[What you will do] Searching the material below, find each line that includes the word "rile", and copy it.

+---+

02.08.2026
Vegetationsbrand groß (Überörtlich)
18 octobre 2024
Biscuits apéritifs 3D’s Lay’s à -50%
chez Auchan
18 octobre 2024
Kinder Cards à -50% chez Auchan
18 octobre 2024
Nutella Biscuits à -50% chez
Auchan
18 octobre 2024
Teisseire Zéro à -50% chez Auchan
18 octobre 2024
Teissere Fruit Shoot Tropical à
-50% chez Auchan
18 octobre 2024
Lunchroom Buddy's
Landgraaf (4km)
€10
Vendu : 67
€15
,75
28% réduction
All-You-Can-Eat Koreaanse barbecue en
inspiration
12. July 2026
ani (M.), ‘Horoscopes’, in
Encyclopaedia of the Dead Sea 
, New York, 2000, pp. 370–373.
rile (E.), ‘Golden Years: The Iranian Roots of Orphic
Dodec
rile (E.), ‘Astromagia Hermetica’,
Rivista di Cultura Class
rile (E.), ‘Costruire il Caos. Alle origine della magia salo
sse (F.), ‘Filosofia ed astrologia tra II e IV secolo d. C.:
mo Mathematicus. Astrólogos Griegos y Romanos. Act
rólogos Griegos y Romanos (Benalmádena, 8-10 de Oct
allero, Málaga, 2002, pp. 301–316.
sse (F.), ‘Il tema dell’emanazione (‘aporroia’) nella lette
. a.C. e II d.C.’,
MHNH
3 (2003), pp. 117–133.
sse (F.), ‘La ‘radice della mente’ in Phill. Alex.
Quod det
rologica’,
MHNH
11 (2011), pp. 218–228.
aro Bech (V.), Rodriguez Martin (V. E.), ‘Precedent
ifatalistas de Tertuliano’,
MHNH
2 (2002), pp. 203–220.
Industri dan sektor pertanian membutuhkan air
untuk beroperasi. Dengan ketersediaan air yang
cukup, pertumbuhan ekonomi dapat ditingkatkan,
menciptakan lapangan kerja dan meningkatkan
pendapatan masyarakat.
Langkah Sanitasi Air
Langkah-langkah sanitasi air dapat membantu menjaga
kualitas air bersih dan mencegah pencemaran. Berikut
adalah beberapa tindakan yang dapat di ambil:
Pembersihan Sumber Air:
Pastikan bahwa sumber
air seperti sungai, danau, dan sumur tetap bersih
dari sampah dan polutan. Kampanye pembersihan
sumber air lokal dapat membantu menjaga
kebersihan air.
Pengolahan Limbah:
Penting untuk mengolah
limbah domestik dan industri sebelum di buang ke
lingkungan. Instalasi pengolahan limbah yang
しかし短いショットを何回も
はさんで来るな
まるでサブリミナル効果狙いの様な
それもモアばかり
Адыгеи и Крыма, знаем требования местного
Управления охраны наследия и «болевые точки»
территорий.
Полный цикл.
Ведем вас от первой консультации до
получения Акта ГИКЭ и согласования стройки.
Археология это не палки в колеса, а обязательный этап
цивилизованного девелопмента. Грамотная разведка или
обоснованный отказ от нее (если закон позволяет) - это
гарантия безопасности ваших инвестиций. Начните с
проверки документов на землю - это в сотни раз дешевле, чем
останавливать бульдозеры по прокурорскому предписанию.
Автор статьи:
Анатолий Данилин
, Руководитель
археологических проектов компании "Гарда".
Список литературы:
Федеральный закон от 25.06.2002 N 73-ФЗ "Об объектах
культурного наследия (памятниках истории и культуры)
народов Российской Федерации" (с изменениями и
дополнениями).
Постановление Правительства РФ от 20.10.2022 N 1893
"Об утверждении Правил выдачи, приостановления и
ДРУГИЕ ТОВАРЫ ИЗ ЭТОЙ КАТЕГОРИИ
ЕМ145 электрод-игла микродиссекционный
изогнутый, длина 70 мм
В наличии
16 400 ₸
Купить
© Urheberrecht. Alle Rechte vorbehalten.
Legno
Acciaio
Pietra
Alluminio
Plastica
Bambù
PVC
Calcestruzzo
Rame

+---+

[Task answer]
rile (E.), ‘Golden Years: The Iranian Roots of Orphic
rile (E.), ‘Astromagia Hermetica’,
rile (E.), ‘Costruire il Caos. Alle origine della magia salo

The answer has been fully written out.